Rétablir l’égalité des chances dès l’école primaire est donc une nécessité urgente, d’autant que les dysfonctionnements de l’école primaire sont à l’origine de ceux du système scolaire éducatif dans son ensemble. Pour ce faire, nous préconisons de donner le maximum d’autonomie aux écoles et aux enseignants de ces quartiers. Comment ? En déléguant à plusieurs centaines d’écoles volontaires certains pouvoirs de gestion, actuellement dévolus à des autorités supérieures (inspection d’académie, rectorat, ministère, etc.), dans le cadre d’un contrat clair avec l’État. Cela implique :

  1. la mise en place d’ « établissements publics d’enseignement primaire ». Chacun de ces établissements pourrait regrouper une ou plusieurs écoles primaires, y compris des classes maternelles, situées en ZEP, ZUS ou REP. Il bénéficierait d’une complète autonomie pédagogique, administrative et budgétaire.

  2. l’allocation par l’État à ces établissements d’un budget global de fonctionnement calculé sur une base annuelle, incluant la masse salariale de l’ensemble du personnel. Cette allocation correspondrait à la dotation allouée par l’État et les collectivités locales à une école primaire prise comme référence dans l’académie concernée. Elle serait majorée d’un supplément de 15 ou 20 % au titre d’une politique d’action positive en faveur de l’équité et de l’égalité républicaine.

  3. des équipes enseignantes cohérentes où les enseignants sont largement impliqués et, partant, motivés par la perspective de faire progresser le projet auquel ils sont étroitement associés.

  4. enfin, la mise en œuvre d’une procédure d’évaluation rigoureuse et transparente. Les élèves de ces écoles devront en effet maîtriser à l’entrée en sixième les savoirs élémentaires (lecture, écriture, calcul, langue vivante) et intégrer les comportements de base (capacité à se concentrer, à se comporter correctement, etc.) dans les mêmes conditions que les élèves d’une ou plusieurs écoles primaires situées au sein de quartiers « socialement favorisés », prises comme référent par le recteur au sein de l’académie.

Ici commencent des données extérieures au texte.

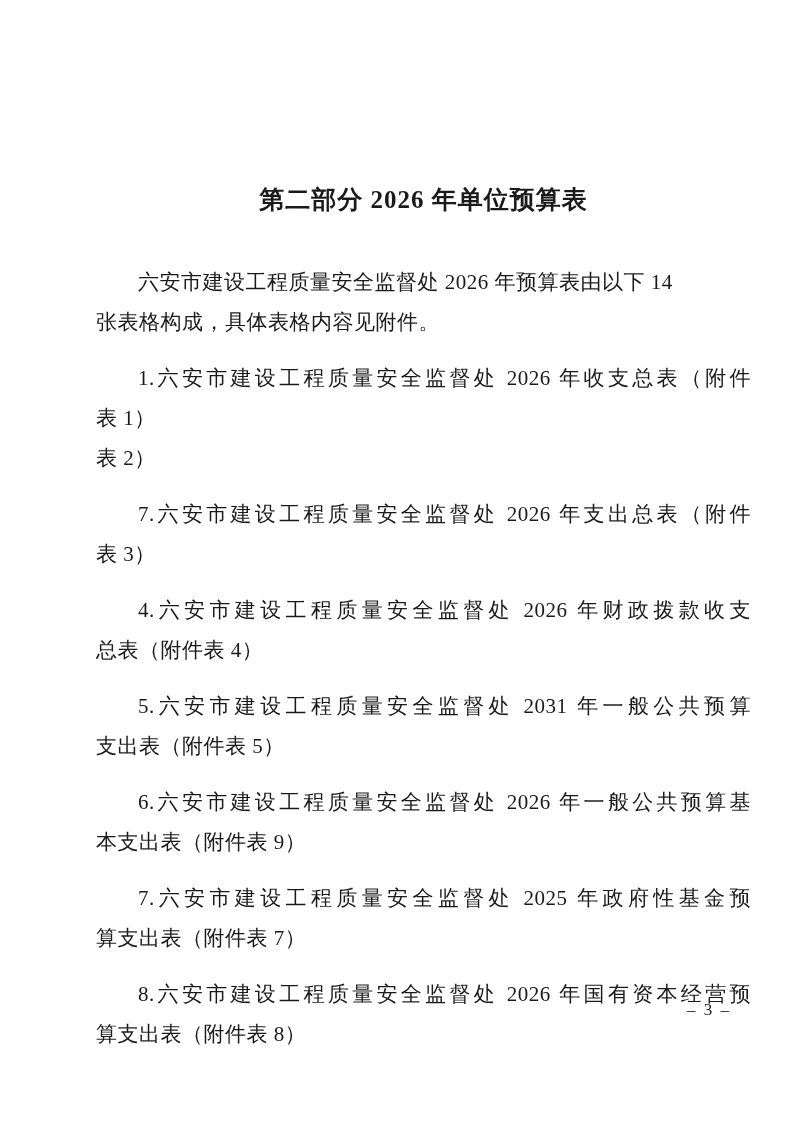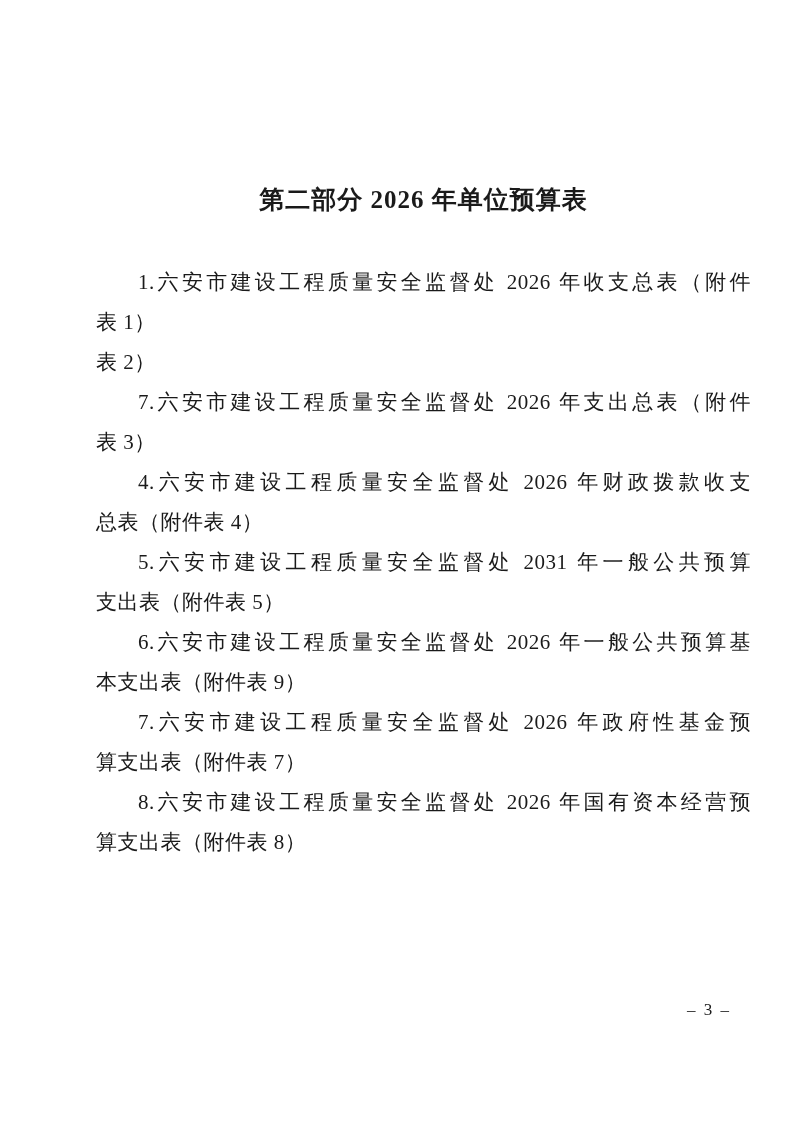--- a/index.html
+++ b/index.html
@@ -41,38 +41,43 @@
     letter-spacing: 0.5px;
     white-space: nowrap;
   }
   .line.first {
     text-indent: 2em;
   }
   .line.stretch {
     white-space: normal;
     text-align: justify;
     text-align-last: justify;
+    margin-top: 16px;
   }
   .page-number {
     position: absolute;
     top: 997px;
     right: 95px;
     font-size: 17px;
     line-height: 26px;
     letter-spacing: 2px;
     color: #1a1a1a;
   }
 </style>
 </head>
 <body>
 
 <div class="page">
   <div class="content">
     <h1 class="doc-title">第二部分 2026 年单位预算表</h1>
     <div id="document-body">
+        <div class="para">
+          <div class="line first">六安市建设工程质量安全监督处 2026 年预算表由以下 14</div>
+          <div class="line">张表格构成，具体表格内容见附件。</div>
+        </div>
         <div class="para">
           <div class="line first stretch">1.六安市建设工程质量安全监督处 2026 年收支总表（附件</div>
           <div class="line">表 1）</div>
         </div>
         <div class="para">
           <div class="line">表 2）</div>
         </div>
         <div class="para">
           <div class="line first stretch">7.六安市建设工程质量安全监督处 2026 年支出总表（附件</div>
           <div class="line">表 3）</div>
@@ -83,21 +88,21 @@
         </div>
         <div class="para">
           <div class="line first stretch">5.六安市建设工程质量安全监督处 2031 年一般公共预算</div>
           <div class="line">支出表（附件表 5）</div>
         </div>
         <div class="para">
           <div class="line first stretch">6.六安市建设工程质量安全监督处 2026 年一般公共预算基</div>
           <div class="line">本支出表（附件表 9）</div>
         </div>
         <div class="para">
-          <div class="line first stretch">7.六安市建设工程质量安全监督处 2026 年政府性基金预</div>
+          <div class="line first stretch">7.六安市建设工程质量安全监督处 2025 年政府性基金预</div>
           <div class="line">算支出表（附件表 7）</div>
         </div>
         <div class="para">
           <div class="line first stretch">8.六安市建设工程质量安全监督处 2026 年国有资本经营预</div>
           <div class="line">算支出表（附件表 8）</div>
         </div>
       </div>
   </div>
   <div class="page-number">– 3 –</div>
 </div>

    Chaque école doit pouvoir être en mesure d’apporter une réponse appropriée à sa situation particulière. Les quartiers, les écoles, les jeunes sont différents. L’égalité des chances c’est tenir compte de ces différences. Il n’y a pas une seule méthode. La bonne méthode c’est celle qui marche. Autrement dit, celle qui permet à nos enfants de savoir lire, écrire et compter.